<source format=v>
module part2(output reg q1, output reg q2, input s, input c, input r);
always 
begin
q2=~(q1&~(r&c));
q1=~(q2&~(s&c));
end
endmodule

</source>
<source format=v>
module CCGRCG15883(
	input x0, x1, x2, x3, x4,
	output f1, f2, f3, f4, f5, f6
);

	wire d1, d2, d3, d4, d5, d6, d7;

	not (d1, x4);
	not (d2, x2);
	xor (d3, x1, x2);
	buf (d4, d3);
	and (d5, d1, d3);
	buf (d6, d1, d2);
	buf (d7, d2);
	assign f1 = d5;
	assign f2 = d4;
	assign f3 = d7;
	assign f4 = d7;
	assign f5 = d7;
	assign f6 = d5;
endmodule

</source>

————

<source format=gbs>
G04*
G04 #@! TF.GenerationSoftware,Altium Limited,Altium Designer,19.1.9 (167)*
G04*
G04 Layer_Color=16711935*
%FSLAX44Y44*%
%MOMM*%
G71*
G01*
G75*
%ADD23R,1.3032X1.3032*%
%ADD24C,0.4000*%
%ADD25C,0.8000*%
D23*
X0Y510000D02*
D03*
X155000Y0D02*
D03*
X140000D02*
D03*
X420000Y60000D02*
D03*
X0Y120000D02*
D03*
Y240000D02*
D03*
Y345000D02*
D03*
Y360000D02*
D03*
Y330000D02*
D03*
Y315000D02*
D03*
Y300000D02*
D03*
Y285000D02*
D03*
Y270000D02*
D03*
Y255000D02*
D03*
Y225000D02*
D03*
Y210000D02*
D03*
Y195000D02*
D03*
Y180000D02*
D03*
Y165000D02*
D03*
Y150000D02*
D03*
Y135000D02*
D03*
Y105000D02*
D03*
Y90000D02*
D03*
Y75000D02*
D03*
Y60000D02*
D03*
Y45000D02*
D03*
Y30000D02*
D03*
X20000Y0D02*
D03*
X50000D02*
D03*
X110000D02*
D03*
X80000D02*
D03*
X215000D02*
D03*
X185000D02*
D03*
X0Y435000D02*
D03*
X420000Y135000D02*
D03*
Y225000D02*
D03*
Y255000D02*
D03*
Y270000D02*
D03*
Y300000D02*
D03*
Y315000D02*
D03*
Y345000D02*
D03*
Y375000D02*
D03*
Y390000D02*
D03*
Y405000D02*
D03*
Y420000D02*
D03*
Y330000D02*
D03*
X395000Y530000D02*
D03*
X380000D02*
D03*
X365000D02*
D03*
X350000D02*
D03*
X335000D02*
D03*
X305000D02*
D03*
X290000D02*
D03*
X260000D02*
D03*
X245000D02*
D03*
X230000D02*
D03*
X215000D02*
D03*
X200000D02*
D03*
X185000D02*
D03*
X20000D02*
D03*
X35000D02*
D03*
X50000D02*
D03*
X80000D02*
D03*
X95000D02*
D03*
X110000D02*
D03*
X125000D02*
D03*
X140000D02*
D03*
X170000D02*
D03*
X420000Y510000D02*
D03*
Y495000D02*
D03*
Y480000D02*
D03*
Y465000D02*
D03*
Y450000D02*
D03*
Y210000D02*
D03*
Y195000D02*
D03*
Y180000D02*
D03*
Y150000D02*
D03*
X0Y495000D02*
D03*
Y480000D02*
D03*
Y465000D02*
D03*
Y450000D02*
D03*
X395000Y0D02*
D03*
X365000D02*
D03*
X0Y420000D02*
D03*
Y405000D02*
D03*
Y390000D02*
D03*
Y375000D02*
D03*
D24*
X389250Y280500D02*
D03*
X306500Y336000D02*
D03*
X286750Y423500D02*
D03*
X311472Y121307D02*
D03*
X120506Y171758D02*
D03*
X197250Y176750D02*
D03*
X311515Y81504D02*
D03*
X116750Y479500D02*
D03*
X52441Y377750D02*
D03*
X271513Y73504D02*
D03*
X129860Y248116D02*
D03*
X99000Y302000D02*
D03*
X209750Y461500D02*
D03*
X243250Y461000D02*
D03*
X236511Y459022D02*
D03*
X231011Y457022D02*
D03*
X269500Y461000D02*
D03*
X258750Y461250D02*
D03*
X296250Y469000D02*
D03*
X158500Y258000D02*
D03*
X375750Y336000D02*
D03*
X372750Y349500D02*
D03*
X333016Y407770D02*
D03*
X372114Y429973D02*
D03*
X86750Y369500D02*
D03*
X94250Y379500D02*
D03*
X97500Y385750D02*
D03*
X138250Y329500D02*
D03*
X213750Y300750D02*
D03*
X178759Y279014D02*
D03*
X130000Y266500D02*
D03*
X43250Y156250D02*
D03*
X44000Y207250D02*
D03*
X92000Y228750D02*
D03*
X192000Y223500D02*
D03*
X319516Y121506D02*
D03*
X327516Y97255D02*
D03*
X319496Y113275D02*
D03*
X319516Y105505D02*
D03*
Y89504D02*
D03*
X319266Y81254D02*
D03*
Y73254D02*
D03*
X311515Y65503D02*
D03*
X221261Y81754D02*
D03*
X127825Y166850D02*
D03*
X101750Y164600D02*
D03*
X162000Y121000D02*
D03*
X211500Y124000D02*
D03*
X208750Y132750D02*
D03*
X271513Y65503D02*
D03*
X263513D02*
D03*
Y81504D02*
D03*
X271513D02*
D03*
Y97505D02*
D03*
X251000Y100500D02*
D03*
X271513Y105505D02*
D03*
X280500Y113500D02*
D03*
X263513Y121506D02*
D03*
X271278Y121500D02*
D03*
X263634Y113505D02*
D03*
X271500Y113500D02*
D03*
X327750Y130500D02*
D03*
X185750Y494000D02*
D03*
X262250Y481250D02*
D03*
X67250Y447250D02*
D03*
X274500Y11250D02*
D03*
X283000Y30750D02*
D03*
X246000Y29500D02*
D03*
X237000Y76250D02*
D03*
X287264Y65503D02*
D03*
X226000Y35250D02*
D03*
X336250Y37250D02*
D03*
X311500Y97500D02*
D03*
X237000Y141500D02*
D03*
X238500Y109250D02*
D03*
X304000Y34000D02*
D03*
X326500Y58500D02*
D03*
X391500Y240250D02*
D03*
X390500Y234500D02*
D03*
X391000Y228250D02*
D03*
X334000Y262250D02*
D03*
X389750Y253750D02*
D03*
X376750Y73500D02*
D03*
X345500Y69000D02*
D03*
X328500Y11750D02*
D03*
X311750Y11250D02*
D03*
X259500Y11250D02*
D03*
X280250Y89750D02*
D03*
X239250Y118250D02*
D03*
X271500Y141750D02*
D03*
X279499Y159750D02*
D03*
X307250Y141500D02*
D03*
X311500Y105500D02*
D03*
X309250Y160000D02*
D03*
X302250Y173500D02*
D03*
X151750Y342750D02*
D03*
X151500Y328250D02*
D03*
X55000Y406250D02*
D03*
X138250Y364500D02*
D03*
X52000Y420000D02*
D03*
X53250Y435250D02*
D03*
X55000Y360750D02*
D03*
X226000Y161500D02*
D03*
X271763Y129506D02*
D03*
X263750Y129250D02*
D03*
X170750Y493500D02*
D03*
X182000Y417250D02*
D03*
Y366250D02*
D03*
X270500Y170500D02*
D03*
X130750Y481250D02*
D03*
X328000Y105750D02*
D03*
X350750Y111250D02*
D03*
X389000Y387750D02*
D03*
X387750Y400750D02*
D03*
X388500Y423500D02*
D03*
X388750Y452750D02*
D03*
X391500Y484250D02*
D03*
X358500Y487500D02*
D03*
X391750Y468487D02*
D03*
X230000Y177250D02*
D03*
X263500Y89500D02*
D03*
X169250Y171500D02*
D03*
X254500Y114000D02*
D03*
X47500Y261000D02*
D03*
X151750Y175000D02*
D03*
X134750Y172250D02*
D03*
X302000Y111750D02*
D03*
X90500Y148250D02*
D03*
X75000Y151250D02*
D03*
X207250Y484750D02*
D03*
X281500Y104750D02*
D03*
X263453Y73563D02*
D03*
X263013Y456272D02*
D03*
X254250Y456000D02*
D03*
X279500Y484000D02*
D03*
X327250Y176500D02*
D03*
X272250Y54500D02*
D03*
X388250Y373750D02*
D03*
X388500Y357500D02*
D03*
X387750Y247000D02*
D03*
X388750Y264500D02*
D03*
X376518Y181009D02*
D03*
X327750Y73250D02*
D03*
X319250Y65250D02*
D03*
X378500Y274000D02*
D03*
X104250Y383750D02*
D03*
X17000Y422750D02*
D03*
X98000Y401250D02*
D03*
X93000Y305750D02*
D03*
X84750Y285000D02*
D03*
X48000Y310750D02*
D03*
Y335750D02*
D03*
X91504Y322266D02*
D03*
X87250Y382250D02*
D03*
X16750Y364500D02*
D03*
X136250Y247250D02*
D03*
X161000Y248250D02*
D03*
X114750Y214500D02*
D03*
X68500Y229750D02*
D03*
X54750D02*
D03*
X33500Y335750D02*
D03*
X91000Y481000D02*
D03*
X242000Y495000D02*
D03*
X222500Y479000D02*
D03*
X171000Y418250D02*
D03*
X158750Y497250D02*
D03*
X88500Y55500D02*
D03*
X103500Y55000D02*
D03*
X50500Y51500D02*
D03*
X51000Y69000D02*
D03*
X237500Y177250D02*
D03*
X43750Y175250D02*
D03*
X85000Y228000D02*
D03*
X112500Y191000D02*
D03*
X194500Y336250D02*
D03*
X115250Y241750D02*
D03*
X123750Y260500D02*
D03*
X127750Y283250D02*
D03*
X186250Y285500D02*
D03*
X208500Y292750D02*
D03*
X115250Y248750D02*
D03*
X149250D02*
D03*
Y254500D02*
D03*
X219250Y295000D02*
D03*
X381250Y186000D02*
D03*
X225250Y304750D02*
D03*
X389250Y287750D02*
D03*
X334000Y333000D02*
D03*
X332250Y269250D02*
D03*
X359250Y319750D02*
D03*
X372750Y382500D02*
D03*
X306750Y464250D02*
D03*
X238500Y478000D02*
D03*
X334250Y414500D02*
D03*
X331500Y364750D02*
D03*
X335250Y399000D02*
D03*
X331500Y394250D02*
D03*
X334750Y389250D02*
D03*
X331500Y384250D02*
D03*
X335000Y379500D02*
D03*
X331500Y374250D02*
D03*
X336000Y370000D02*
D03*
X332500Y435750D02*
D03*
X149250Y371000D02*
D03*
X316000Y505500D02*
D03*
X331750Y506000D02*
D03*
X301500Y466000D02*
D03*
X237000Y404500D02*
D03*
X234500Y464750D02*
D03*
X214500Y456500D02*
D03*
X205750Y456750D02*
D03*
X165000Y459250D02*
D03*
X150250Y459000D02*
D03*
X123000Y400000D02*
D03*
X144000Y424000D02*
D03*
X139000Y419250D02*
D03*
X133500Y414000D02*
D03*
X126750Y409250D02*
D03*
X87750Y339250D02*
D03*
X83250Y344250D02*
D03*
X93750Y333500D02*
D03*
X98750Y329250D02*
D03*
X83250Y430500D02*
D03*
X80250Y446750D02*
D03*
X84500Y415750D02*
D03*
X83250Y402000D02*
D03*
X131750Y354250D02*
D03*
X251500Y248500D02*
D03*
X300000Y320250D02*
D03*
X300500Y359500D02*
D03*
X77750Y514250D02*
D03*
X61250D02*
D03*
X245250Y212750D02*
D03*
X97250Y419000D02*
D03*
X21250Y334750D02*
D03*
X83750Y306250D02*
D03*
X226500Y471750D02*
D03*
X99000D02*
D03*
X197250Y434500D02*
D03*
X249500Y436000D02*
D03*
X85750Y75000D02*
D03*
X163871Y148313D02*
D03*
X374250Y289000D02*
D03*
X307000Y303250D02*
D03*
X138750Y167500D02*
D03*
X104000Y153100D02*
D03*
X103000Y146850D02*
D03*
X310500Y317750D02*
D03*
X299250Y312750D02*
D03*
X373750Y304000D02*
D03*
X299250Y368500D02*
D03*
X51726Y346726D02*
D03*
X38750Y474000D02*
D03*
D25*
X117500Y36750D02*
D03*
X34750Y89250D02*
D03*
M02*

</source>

————

Task objective: Extract from the material all lines containing the string "input".

Result for this task:
module part2(output reg q1, output reg q2, input s, input c, input r);
	input x0, x1, x2, x3, x4,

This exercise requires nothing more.